→ What this task involves: List the lines of this listing that hold the word "pixels".

→ Data extract:

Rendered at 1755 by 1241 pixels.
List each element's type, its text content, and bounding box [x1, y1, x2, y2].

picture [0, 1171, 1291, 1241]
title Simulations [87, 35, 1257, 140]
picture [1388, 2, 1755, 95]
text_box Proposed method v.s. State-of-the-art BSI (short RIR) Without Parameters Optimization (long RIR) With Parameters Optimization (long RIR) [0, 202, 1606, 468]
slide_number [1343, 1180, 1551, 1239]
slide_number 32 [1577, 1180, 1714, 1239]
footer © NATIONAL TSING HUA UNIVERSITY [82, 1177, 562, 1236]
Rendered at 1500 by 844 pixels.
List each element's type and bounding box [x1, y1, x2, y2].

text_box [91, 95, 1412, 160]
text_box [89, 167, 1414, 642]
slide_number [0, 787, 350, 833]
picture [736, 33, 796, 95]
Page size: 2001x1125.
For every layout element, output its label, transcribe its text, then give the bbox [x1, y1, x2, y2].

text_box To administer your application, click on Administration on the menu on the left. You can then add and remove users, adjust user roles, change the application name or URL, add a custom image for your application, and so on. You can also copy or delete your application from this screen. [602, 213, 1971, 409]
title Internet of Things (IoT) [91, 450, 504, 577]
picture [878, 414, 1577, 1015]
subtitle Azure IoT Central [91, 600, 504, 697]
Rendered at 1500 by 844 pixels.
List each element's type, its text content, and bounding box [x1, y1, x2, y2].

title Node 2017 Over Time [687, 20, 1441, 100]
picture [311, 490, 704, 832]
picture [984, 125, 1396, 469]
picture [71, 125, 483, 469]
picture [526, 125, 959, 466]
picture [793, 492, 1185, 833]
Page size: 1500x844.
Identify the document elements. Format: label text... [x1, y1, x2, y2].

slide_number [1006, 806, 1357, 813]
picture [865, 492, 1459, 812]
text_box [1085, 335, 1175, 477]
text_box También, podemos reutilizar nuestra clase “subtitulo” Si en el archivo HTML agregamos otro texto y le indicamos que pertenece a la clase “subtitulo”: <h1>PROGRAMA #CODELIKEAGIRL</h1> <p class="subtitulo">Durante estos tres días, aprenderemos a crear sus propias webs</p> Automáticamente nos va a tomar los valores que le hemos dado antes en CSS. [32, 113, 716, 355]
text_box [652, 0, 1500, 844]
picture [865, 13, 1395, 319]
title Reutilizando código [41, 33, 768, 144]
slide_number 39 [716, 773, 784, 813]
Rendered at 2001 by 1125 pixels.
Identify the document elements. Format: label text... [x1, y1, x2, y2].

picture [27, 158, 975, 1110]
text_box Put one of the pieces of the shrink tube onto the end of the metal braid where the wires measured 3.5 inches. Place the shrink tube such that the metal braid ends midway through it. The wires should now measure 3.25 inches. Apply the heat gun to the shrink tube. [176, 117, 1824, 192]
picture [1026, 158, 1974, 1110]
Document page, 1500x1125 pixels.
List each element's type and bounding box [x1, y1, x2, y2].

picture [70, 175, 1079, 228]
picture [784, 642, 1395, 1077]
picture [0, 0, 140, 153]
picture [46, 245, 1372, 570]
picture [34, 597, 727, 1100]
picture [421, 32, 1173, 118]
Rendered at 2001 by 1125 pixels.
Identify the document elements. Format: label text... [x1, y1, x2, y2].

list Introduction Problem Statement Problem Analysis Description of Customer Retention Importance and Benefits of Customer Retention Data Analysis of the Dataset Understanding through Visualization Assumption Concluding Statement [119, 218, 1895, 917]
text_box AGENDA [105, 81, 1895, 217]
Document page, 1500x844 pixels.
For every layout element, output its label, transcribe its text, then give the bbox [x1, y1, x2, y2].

→ Response to this exercise:
Rendered at 1755 by 1241 pixels.
Rendered at 1500 by 844 pixels.
Rendered at 1500 by 844 pixels.
Rendered at 2001 by 1125 pixels.
Document page, 1500x1125 pixels.
Rendered at 2001 by 1125 pixels.
Document page, 1500x844 pixels.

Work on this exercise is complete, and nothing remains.